Collected data
==============================

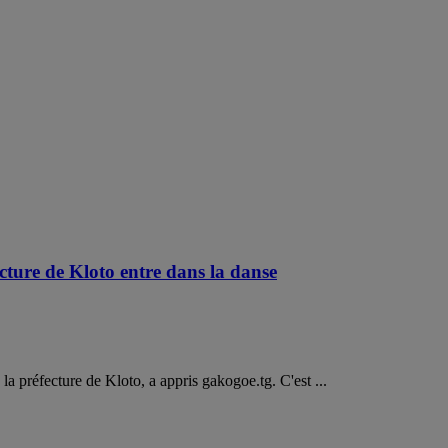
ecture de Kloto entre dans la danse
la préfecture de Kloto, a appris gakogoe.tg. C'est ...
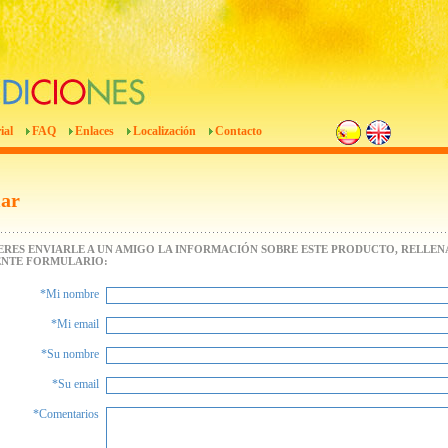
ial
FAQ
Enlaces
Localización
Contacto
iar
IERES ENVIARLE A UN AMIGO LA INFORMACIÓN SOBRE ESTE PRODUCTO, RELLENA
ENTE FORMULARIO:
*Mi nombre
*Mi email
*Su nombre
*Su email
*Comentarios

==============================

EXERCISE DETAILS: Rewrite the text of all the entries with every "email" changed to "correo electrónico", keeping everything else the same and leaving out the pictures.

REPLY:
ecture de Kloto entre dans la danse
la préfecture de Kloto, a appris gakogoe.tg. C'est ...
ial
FAQ
Enlaces
Localización
Contacto
iar
IERES ENVIARLE A UN AMIGO LA INFORMACIÓN SOBRE ESTE PRODUCTO, RELLENA
ENTE FORMULARIO:
*Mi nombre
*Mi correo electrónico
*Su nombre
*Su correo electrónico
*Comentarios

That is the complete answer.